▸ Questions
1 – Copy the stretch of the passage on the Mahabharata's dating from "Several stories within" through "thighs by Bhima.".
2 – Answer these questions using the passage on the Mahabharata's dating:
(a) To which period does the oldest surviving Sanskrit text date?
(b) How many verses make up the core known as the Bharata?
(c) Who wrote the Sanskrit play Urubhaṅga?

======== Passage shown

Research on the Mahabharata has put an enormous effort into recognizing and dating layers within the text. Some elements of the present Mahabharata can be traced back to Vedic times. The background to the Mahabharata suggests the origin of the epic occurs "after the very early Vedic period" and before "the first Indian 'empire' was to rise in the third century B.C. The earliest surviving components of this dynamic text are believed to be no older than the earliest 'external' references we have to the epic, which may include an allusion in Panini's 4th century BCE grammar Aṣṭadhyayi. The oldest surviving Sanskrit text dates to the Kushan Period (200 CE). It is estimated that the Sanskrit text probably reached something of a "final form" by the early Gupta period (about the 4th century CE). There were three versions of the epic, beginning with Manu (1.1.27), Astika (1.3, sub-parva 5) or Vasu (1.57), respectively. These versions would correspond to the addition of one and then another 'frame' settings of dialogues. The Vasu version would omit the frame settings and begin with the account of the birth of Vyasa. The astika version would add the sarpasattra and ashvamedha material from Brahmanical literature, introduce the name Mahābhārata, and identify Vyasa as the work's author.
The earliest known references to the Mahabharata and its core Bharata date to the Ashtadhyayi of Pāṇini (4th century BCE) and in the Ashvalayana Gruhyasutra. This may mean the core 24,000 verses, known as the Bharata, as well as an early version of the extended Mahabharata, were composed by the 4th century BCE.
Several stories within the Mahabharata took on separate identities of their own in Classical Sanskrit literature. For instance, Abhijnanashakuntala by the renowned Sanskrit poet Kalidasa (c. 400 CE), believed to have lived in the era of the Gupta dynasty, is based on a story that is the precursor to the Mahabharata. Urubhaṅga, a Sanskrit play written by Bhasa who is believed to have lived before Kalidasa, is based on the slaying of Duryodhana by the splitting of his thighs by Bhima.

================
======== Records

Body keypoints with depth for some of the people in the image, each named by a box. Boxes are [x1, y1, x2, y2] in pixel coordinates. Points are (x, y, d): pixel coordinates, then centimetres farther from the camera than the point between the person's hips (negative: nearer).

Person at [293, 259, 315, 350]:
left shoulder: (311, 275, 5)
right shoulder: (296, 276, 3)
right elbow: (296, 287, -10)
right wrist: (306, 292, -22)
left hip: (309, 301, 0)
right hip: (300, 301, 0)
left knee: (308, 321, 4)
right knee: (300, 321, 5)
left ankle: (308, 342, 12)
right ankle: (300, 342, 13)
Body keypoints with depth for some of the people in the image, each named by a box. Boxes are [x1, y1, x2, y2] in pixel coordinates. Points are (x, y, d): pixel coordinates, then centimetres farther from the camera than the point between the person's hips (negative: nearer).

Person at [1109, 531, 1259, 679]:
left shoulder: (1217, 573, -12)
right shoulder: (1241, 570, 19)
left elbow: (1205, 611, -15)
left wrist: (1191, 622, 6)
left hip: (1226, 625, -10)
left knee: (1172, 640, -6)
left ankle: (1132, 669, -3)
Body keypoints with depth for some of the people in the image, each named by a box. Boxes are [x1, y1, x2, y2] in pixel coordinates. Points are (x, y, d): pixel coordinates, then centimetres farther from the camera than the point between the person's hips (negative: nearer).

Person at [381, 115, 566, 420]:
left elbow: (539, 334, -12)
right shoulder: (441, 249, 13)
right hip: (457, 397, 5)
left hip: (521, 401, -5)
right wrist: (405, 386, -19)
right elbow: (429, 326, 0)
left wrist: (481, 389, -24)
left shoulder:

================

▸ Answer set
1 –
Several stories within the Mahabharata took on separate identities of their own in Classical Sanskrit literature. For instance, Abhijnanashakuntala by the renowned Sanskrit poet Kalidasa (c. 400 CE), believed to have lived in the era of the Gupta dynasty, is based on a story that is the precursor to the Mahabharata. Urubhaṅga, a Sanskrit play written by Bhasa who is believed to have lived before Kalidasa, is based on the slaying of Duryodhana by the splitting of his thighs by Bhima.

2 –
(a) The Kushan Period (200 CE)
(b) 24,000
(c) Bhasa